Effective risk management is a vital part of protecting your hard-earned wealth. Lots of UHNW individuals and families have lost considerable portions of their wealth in the past because they didn’t prepare for risks such as law suits and market volatility.
  • Risk of Lawsuits: liability insurance; there are various ways to ensure the protection of your assets.
  • Risk of Market Volatility: The best way to counter the threat of market volatility is diversifying your investments. In addition to diversifying investments by geographic location, industry and class, UHNW families can also reduce risk by taking the route of tax free bonds.
  • Risk of losing Income: Unfortunately, serious illnesses and disabilities are a part of life and can befall anyone. Purchasing long-term care and critical illness insurance can protect your family from the risk of permanent or temporary income loss.

Giving to Charity

There are numerous strategies you can use to get the maximum out of the gifts you make to charity:
  • As we’ve previously mentioned, capital gains tax isn’t levied on publicly listed securities, which have gone up in value once they have been donated to a qualified charitable organization. Furthermore, the receipt you receive depicts the current market value of the securities you have donated.
  • If you want to create a lasting philanthropic legacy, consider setting up a charitable foundation. While you’ll have higher flexibility and better control with a private foundation, a public foundation would suit you better if you don’t want day-to-day involvement.

Testamentary Trusts

You can also create testamentary trusts through your will. It will provide income tax benefits to your beneficiaries, which they wouldn’t get with an outright inheritance.
However, in case of an outright inheritance, the income earned will be added to their regular income and taxed accordingly. This can potentially increase their tax rate and reduce their after-tax income.
Potential tax benefits aren’t the only plus point of testamentary trusts. You can also set them up to ensure that a child from another marriage or a disabled family member receives their inheritance.

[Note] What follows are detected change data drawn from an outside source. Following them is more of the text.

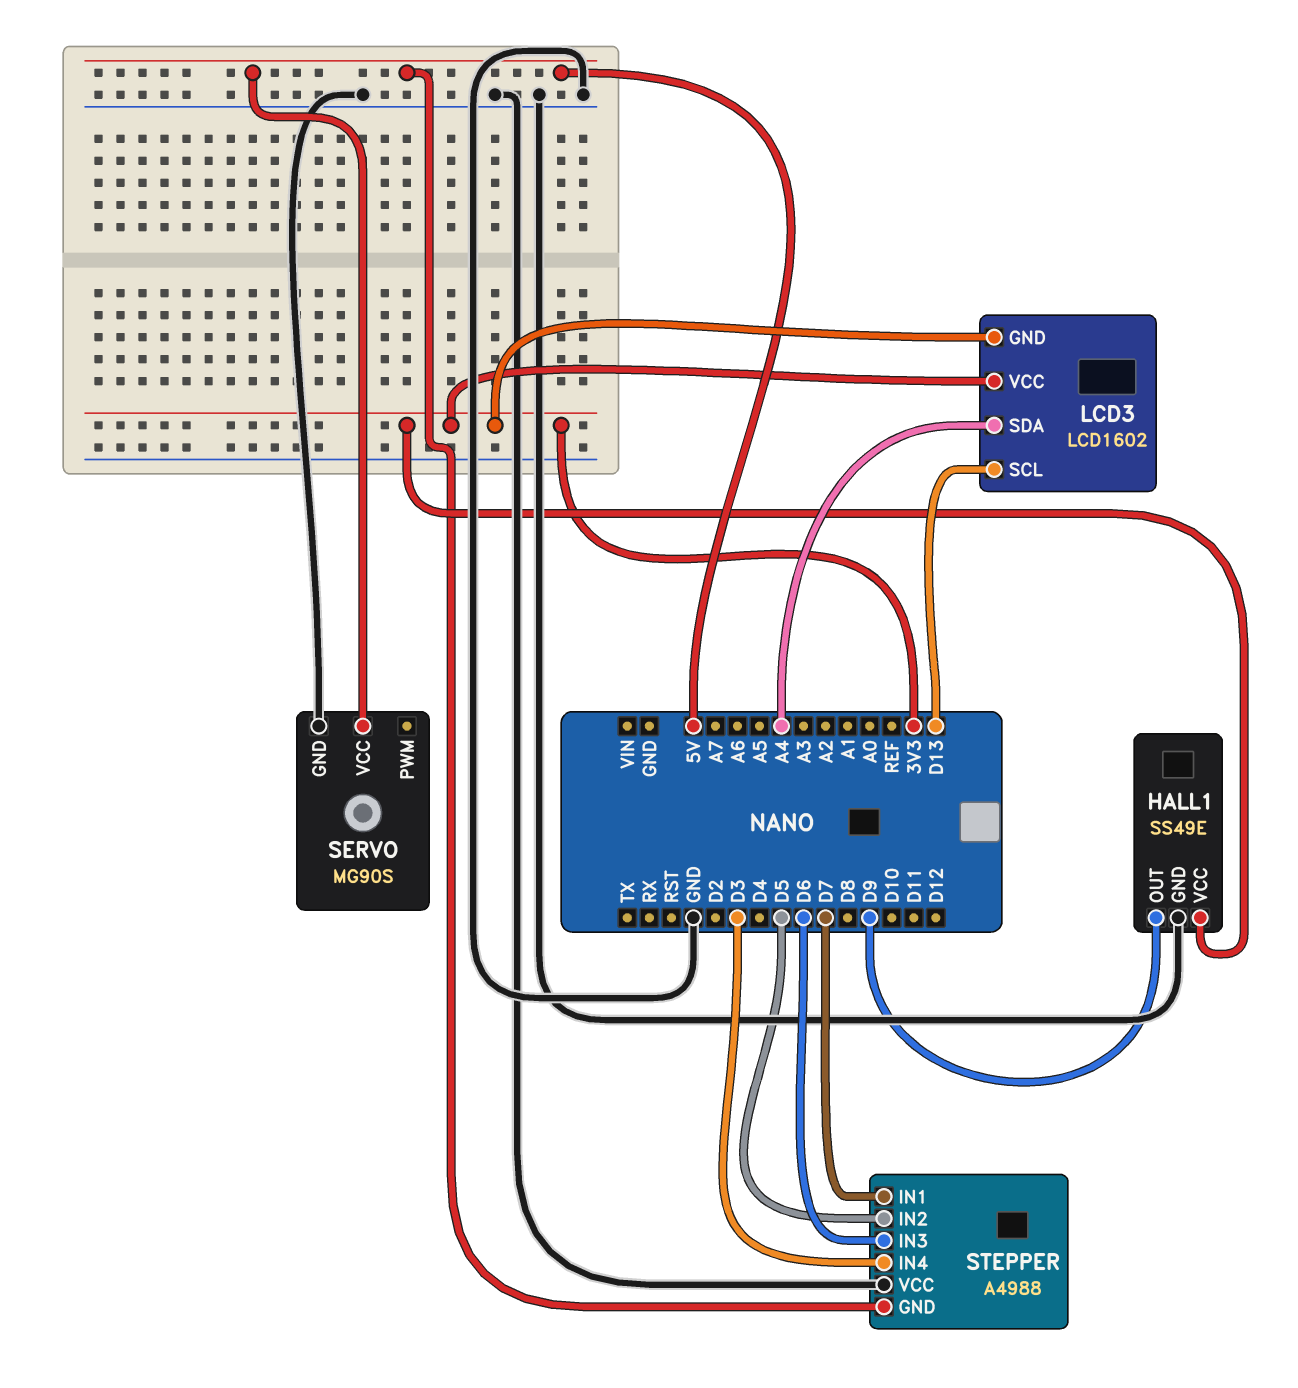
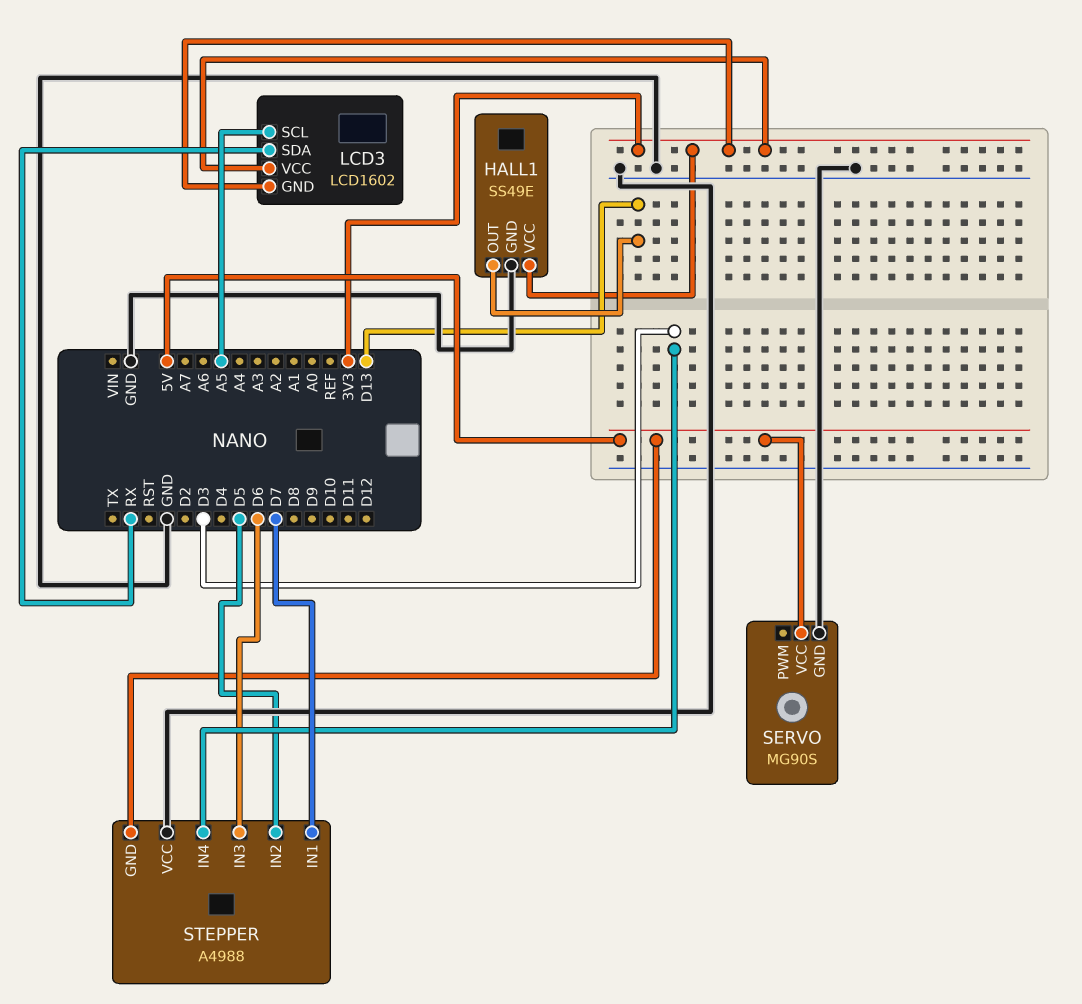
HALL1 pin OUT: D9 -> D13
LCD3 pin SCL: D13 -> A5
LCD3 pin SDA: A4 -> RX

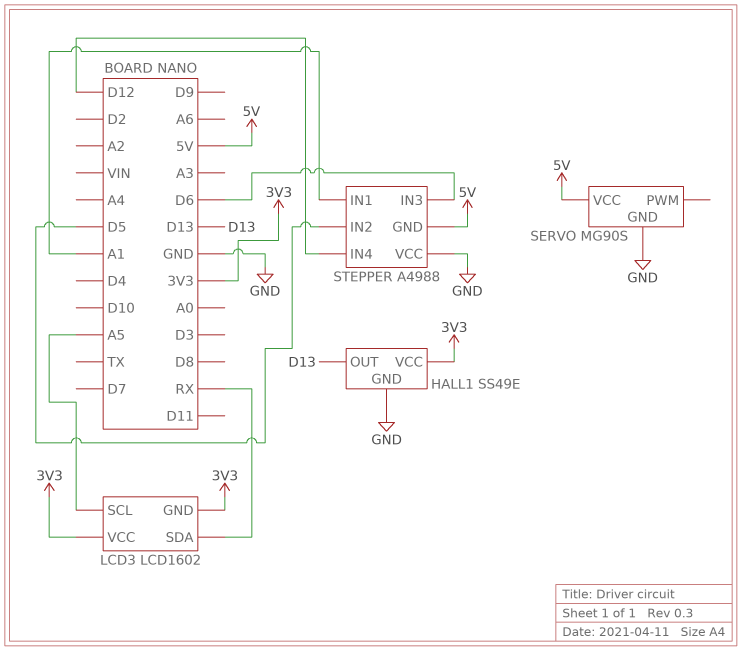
STEPPER pin IN1: D7 -> A1
STEPPER pin IN4: D3 -> D12

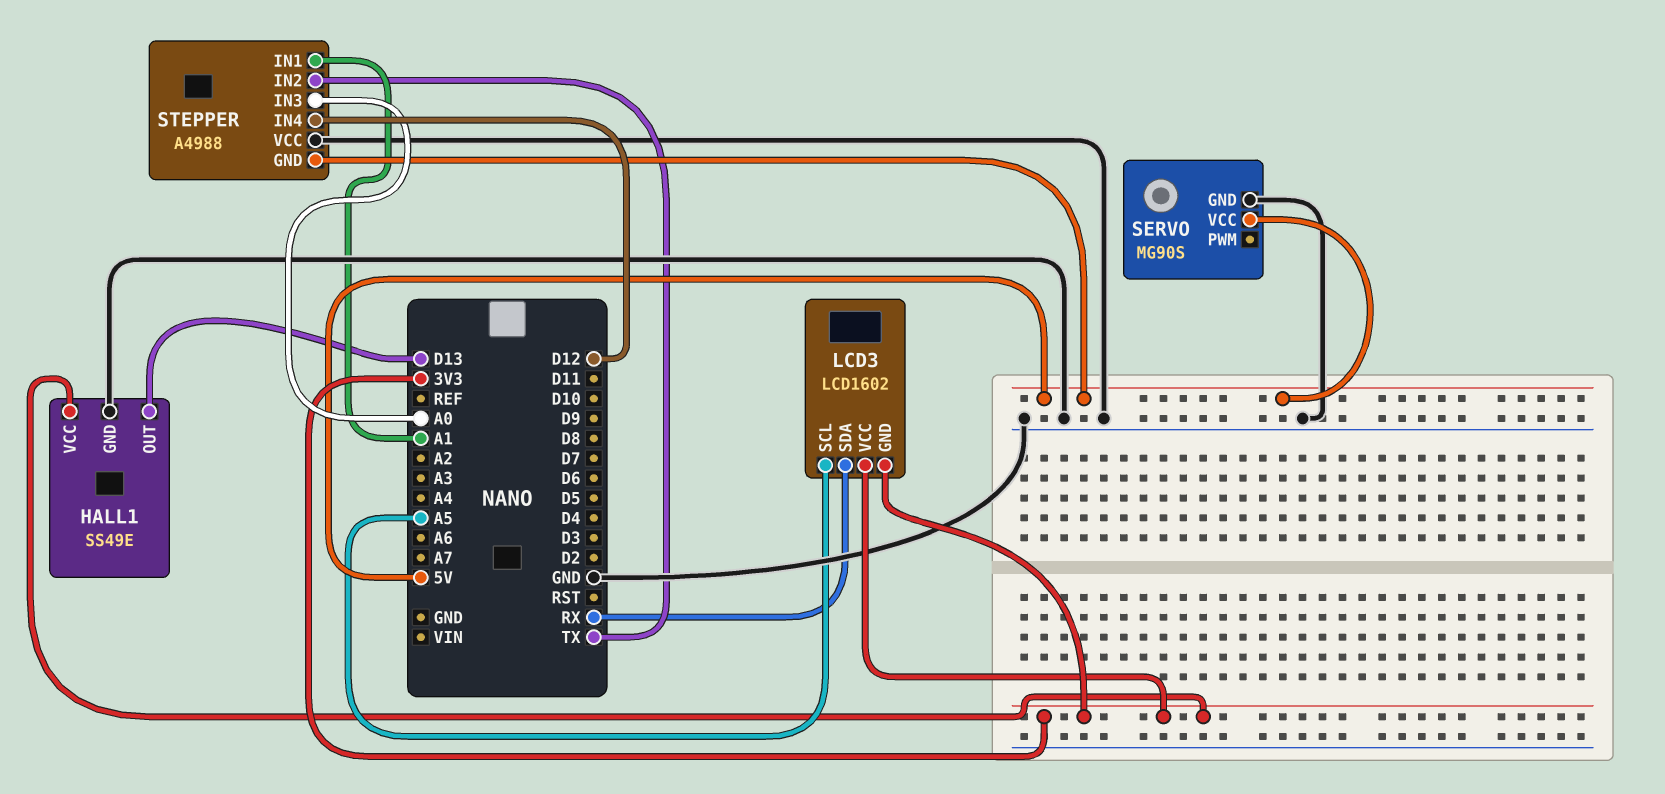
STEPPER pin IN2: D5 -> TX
STEPPER pin IN3: D6 -> A0

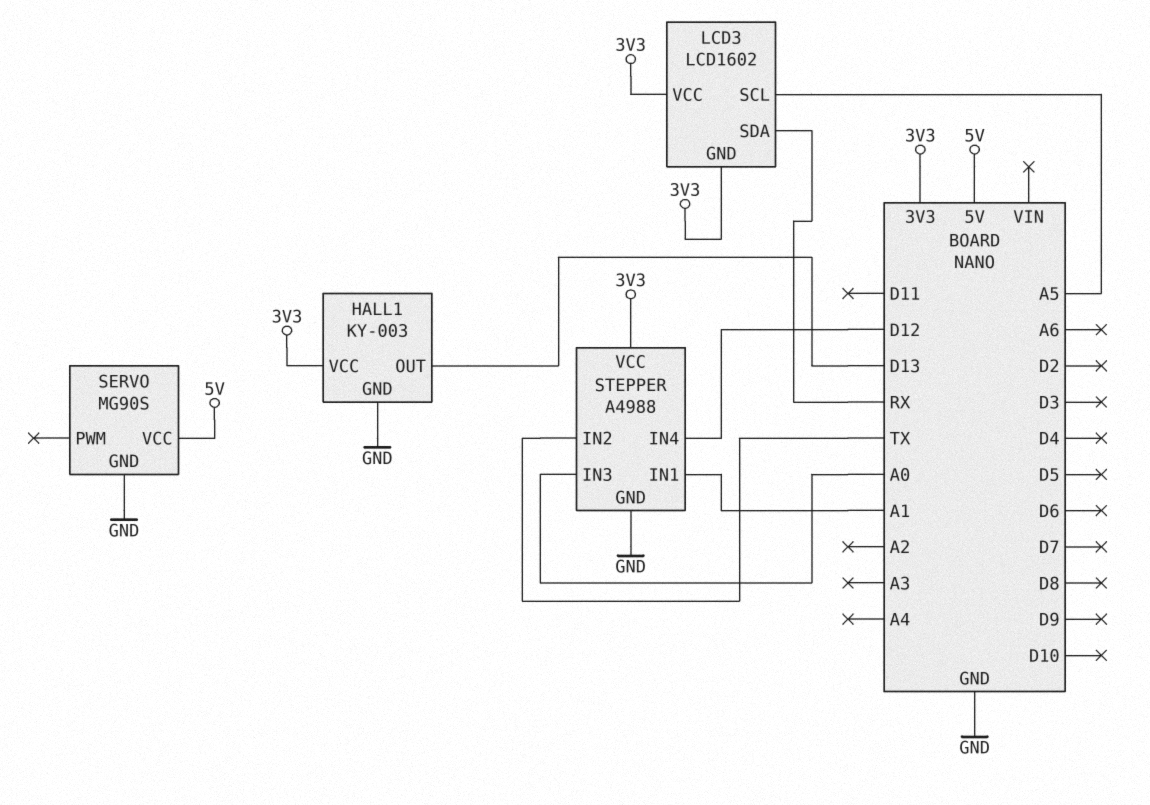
HALL1: SS49E -> KY-003
STEPPER pin GND: 5V -> GND
STEPPER pin VCC: GND -> 3V3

Splitting the Family Income

Another effective way for UHNW families to reduce their tax burden is splitting the income.
Why? Well, the first reason is the American tax system, according to which, the higher your income, the higher the amount you owe in taxes.
By splitting the income between members of the family, (especially shifting it to low-income members) families can potentially save thousands of dollars in taxes.

Planning For Business Succession

If you plan to pass on your business to your children or your grandchildren, here are a few effective business succession planning strategies:
  • Figure out which of your children has the ability and the interest to lead your business.After you have made a decision in regards of who is to be your successor, gradually start involving the chosen person in business matters. Have them meet the important business contacts, and slowly ease them into a role of responsibility. The duration of this transition should be 5 to 10 years.
  • Have a financial plan in place which incorporates strategies like individual pension plans, an estate freeze for minimizing taxes, and insurance to provide protection against risks and unforeseen events. Include a shareholder’s agreement as well.

Vacation Property Planning

Ownership of a vacation property can be the cause of a variety of issues, especially if a family is involved. One major concern is passing along the property to the next generation without creating conflict. However, with some careful planning, not only can you pass along the property in a harmonious way, but you can also reduce taxes.
Here are some effective strategies:
  • An inter vivos family trust is a good way to pass on a vacation property to your children. Not only will it enable you to avoid probate tax, but it will also allow you to defer future capital gains tax.
  • If 2 or more children are to own the property, you can establish the ground rules by creating a co-ownership agreement.